As of Hive 0.14, if the input is < 256MB, only one reducer (one reducer per 256MB of input) will be used unless the number of reducers is overridden by hive.exec.reducers.max or mapred.reduce.tasks properties.


The only thing DISTRIBUTE BY (city) says is that records with the same city will go to the same reducer. Nothing else.

Hive uses the columns in Distribute By to distribute the rows among reducers. All rows with the same Distribute By columns will go to the same reducer

https://cwiki.apache.org/confluence/display/Hive/LanguageManual+SortBy


A question by the OP:

Then what is the point of this DISTRIBUTE BY ? There's no guarantee that each (city) would go to a different reducer then why use it ?


For 2 reasons:

  1. In the beginning of hive DISTRIBUTE BY, SORT BY and CLUSTER BY where used to process data in a way that today is being done automatically (e.g. analytic functions https://oren.lederman.name/?p=32)
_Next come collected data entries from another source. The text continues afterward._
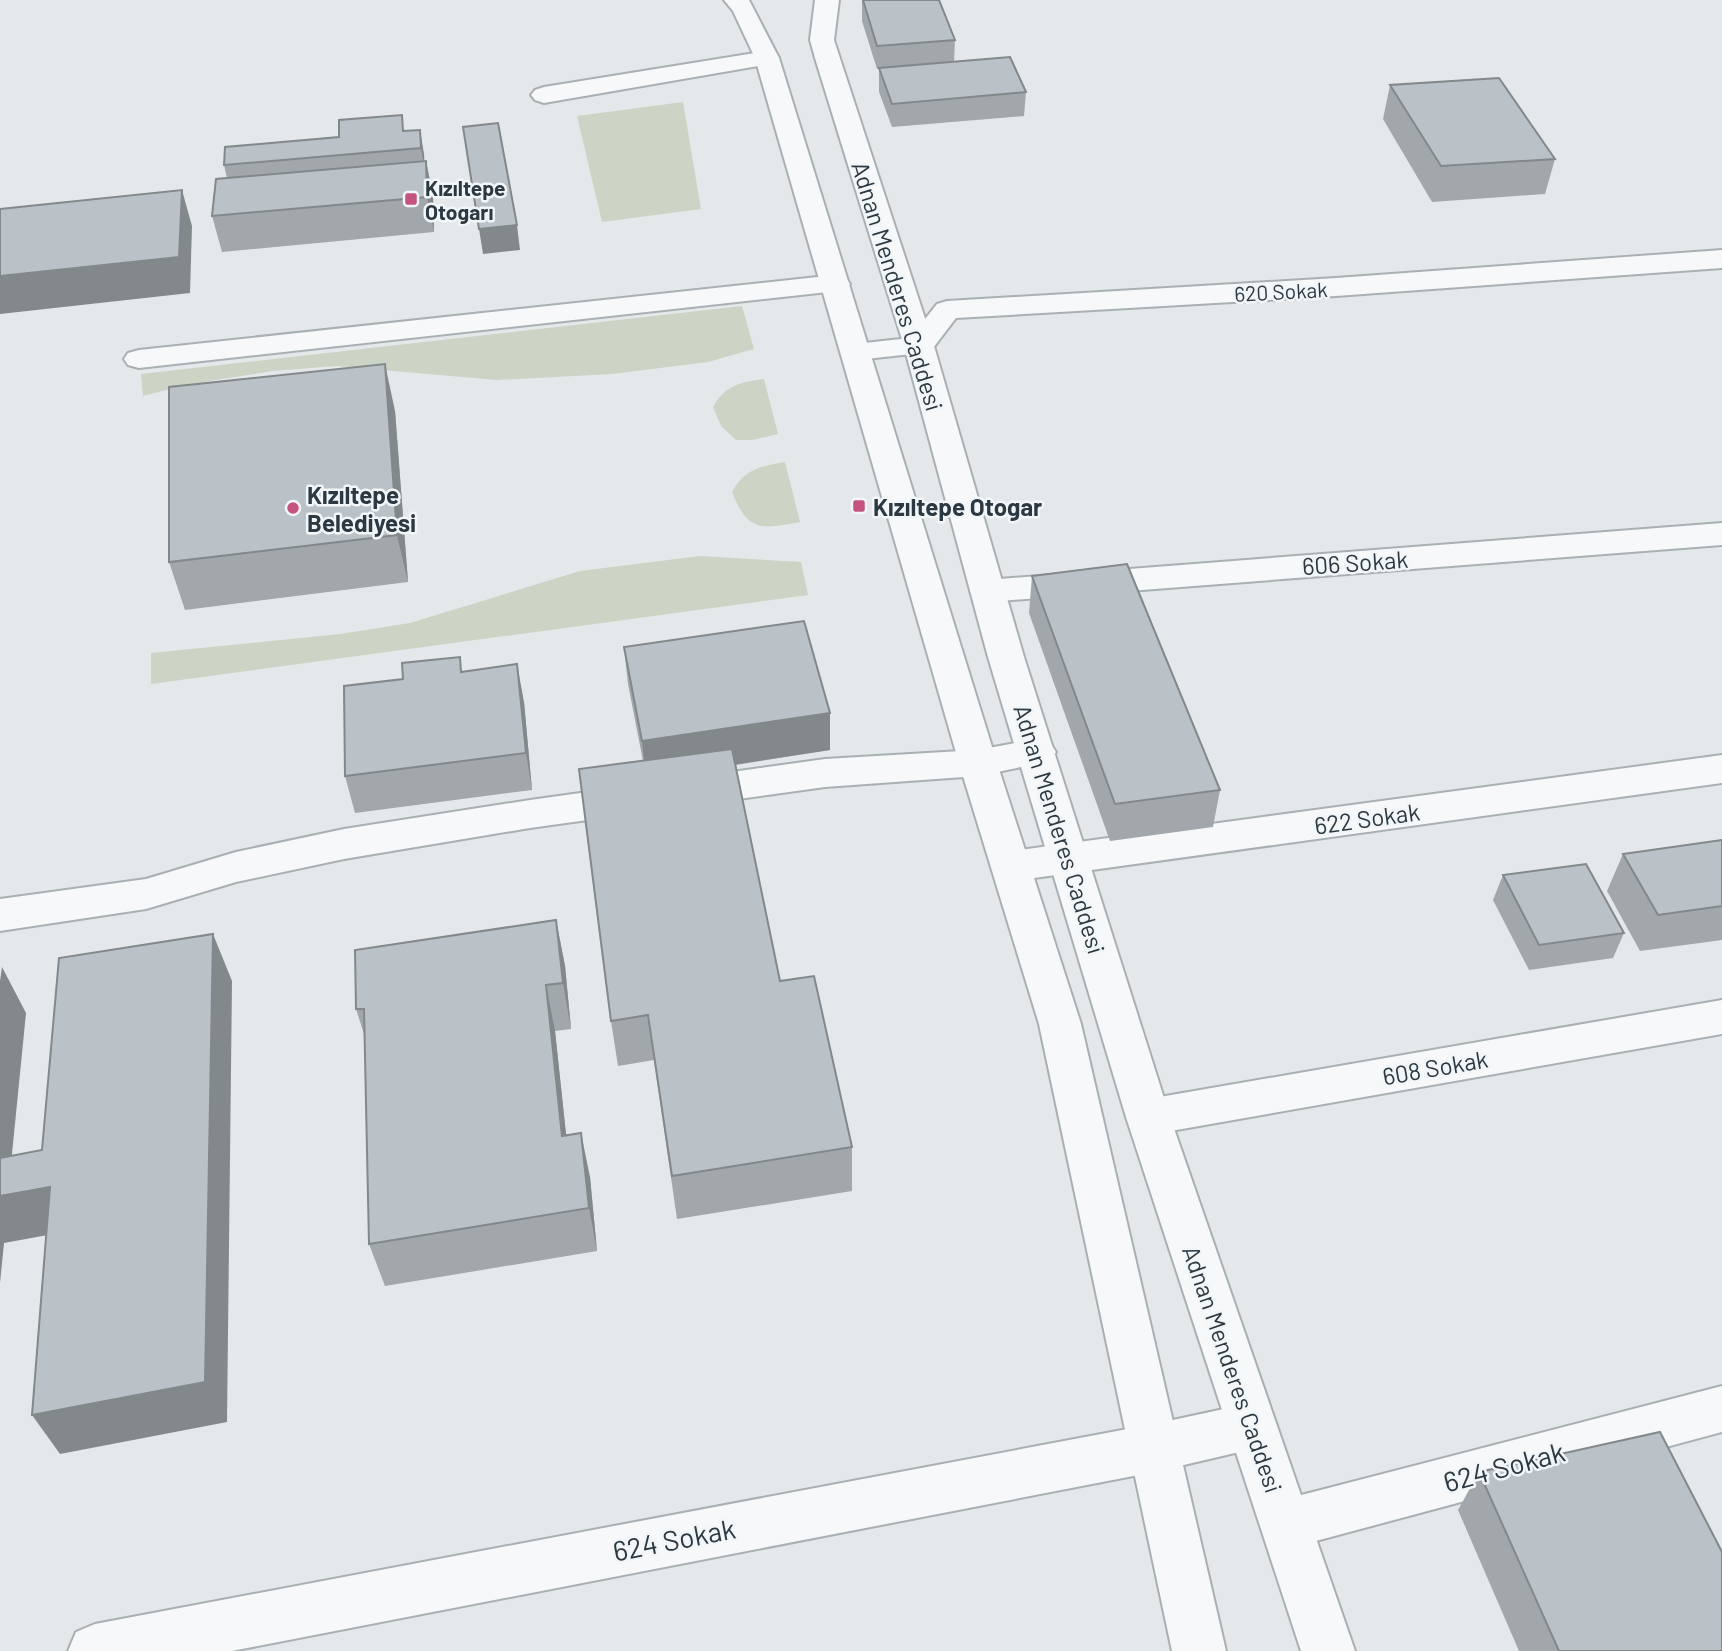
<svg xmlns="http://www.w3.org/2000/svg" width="1722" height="1651" viewBox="0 0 1722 1651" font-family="Barlow,sans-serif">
<rect width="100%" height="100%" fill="#e4e8ea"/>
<g fill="#ccd4c5">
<polygon points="683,102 701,209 602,222 577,116"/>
<polygon points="742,306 754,349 708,362 612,374 497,380 336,366 273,371 190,384 143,396 141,374"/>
<path d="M764 379 778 434 752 440H736L721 426 713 407C725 385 741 382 764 379Z"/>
<path d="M785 462 800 522C762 529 748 533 732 492 744 469 761 466 785 462Z"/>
<polygon points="700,556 801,562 808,595 151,684 151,653 340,634 410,623 580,571"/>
</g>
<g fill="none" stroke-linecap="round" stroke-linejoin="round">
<g stroke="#a9b0b4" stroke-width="4">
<g id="minor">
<polygon points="767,51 776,53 779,58 776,63 544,103 535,100 531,95 535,90 544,87"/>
<polygon points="1722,250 1722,268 1336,296 956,318 930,352 857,360 846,357 842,351 846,345 910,338 937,304 947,301 1336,278"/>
<polygon points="836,275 846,278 850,284 846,290 139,368 128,365 124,359 128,353 139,350"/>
<polygon points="1722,523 1722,545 987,602 975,599 970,591 975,583 987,580"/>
<polygon points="1037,739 1050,743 1056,752 1050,761 978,776 825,787 530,828 344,859 236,882 146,909 0,931 0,899 146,879 236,852 344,829 530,800 825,759 978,750"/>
<polygon points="1722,755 1722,783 1012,881 998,876 992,866 998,856 1012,851"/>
<polygon points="1722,1000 1722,1034 1148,1135 1133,1130 1126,1117 1133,1104 1148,1099"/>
<polygon points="1722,1386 1722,1432 1286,1549 1268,1542 1261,1524 1268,1506 1286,1499"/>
<polygon points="1252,1403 1269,1410 1277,1426 1269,1442 1252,1449 1154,1472 232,1651 68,1651 76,1632 95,1624 1154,1424"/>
</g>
</g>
<g stroke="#a9b0b4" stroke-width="4">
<g id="tertiary">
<polygon points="724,0 749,0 779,58 997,763 1081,1024 1226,1651 1172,1651 1039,1024 959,763 755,58 733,11"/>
<polygon points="815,0 839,0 834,40 934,346 1024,657 1170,1117 1355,1651 1301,1651 1126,1117 988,657 904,346 815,58 810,40"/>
</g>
</g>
<use href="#minor" fill="#f6f8f9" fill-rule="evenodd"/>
<use href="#tertiary" fill="#f6f8f9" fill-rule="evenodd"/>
</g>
<g fill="#a1a7ab">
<polygon points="862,0 939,0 955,40 954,62 1026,92 1024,116 892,127 879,92 879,69 877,69 862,21"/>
<polygon points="1390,85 1555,159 1545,194 1432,202 1383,119"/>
<polygon points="420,130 424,161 426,161 433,196 434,232 222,252 212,216 227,178 224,165 405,131"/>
<polygon points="395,411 408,582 185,610 169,562"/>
<polygon points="1032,576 1220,790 1213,827 1110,841 1029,613"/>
<polygon points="624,647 830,713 830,750 736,765 780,981 852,1147 852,1191 677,1219 654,1060 618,1066 611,1021 643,761 628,684"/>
<polygon points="463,671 524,702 532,790 355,813 345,776"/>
<polygon points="1722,840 1722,940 1640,951 1607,891 1623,854"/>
<polygon points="1503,875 1624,933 1613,958 1529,970 1493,900"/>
<polygon points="556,920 565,966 571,1029 555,1031 566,1135 590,1177 597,1251 385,1286 369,1244 365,1037 356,1009"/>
<polygon points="1479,1472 1722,1651 1519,1651 1458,1510"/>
</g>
<g fill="#83888b">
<polygon points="420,130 424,154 425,172 421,148"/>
<polygon points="426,161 433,196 434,232 427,197"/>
<polygon points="182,190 192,226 190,293 0,314 0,276"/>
<polygon points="517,225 520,250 483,254 479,229"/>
<polygon points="385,364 395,411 408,582 397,535"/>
<polygon points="517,664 524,702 532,790 526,753"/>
<polygon points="830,713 830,750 646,778 642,741"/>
<polygon points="556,920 565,966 571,1029 563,983"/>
<polygon points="213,934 232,981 227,1422 60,1454 32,1415"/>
<polygon points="2,967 26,1013 8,1194 50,1187 75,1230 4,1243 0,1283 0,981"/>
<polygon points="546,985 555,1031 571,1180 562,1136"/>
<polygon points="581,1133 590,1177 597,1251 589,1208"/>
</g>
<g fill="#bbc2c7" stroke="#83888b" stroke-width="2">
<polygon points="863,0 939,0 955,40 877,46"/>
<polygon points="1010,57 1026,92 892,104 879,68"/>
<polygon points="1499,78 1555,159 1441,166 1390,85"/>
<polygon points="402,115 403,131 420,130 421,148 224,165 225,147 339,137 339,120"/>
<polygon points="498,123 517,225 479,229 463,127"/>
<polygon points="426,161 427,197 212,216 216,179"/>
<polygon points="182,190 179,257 0,276 0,209"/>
<polygon points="385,364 397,535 169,562 169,387"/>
<polygon points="1127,564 1220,790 1115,804 1032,576"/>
<polygon points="804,621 830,713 642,741 624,647"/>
<polygon points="460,657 461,672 517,664 526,753 345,776 344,686 403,679 402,663"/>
<polygon points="732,749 780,981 814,976 852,1147 672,1176 648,1015 611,1021 579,769"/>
<polygon points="1722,840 1722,906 1658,915 1623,854"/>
<polygon points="1586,864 1624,933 1539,945 1503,875"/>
<polygon points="556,920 563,983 546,985 562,1136 581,1133 589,1208 369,1244 364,1009 356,1009 355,950"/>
<polygon points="213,934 205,1382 32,1415 50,1187 0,1196 0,1158 42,1150 59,958"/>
<polygon points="1660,1432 1722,1552 1722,1651 1559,1651 1479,1472"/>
</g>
<g fill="#c5537d" stroke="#f3f6f8" stroke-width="2.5">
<rect x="404" y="192" width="14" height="14" rx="3.5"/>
<rect x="852" y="499" width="14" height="14" rx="3.5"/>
<circle cx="293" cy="508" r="7"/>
</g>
<g text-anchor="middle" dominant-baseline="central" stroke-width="5" stroke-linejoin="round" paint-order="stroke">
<g font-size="21" font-weight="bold" fill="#2c3942" stroke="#f3f6f8" text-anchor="start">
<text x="425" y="187">Kızıltepe<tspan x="425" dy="24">Otogarı</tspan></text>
</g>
<g font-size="21" fill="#2c3942" stroke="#f3f6f8">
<text transform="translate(1281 291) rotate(-3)">620 Sokak</text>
</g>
<g font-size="24" fill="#2c3942" stroke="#f3f6f8">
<text transform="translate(898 286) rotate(73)">Adnan Menderes Caddesi</text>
<text transform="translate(1355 562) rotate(-4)">606 Sokak</text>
<text transform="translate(1367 818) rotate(-8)">622 Sokak</text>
<text transform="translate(1060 829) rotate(73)">Adnan Menderes Caddesi</text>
<text transform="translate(1435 1067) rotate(-10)">608 Sokak</text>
<text transform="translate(1233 1369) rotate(71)">Adnan Menderes Caddesi</text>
</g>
<g font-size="24" font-weight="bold" fill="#2c3942" stroke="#f3f6f8" text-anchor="start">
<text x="307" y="494">Kızıltepe<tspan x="307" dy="28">Belediyesi</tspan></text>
<text x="873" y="506">Kızıltepe Otogar</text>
</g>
<g font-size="28" fill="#2c3942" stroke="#f3f6f8">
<text transform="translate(1504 1466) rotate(-15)">624 Sokak</text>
<text transform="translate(674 1539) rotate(-11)">624 Sokak</text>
</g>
</g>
</svg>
  2. You might want to stream you data through a script (Hive "Transform") and you want your script to process your data in certain groups and order. For that you can use DISTRIBUTE BY + SORT BY or CLUSTER BY. With DISTRIBUTE BY it is guaranteed that you'll have the whole group in the same reducer. With SORT BY that you'll get all the records of a group continuously.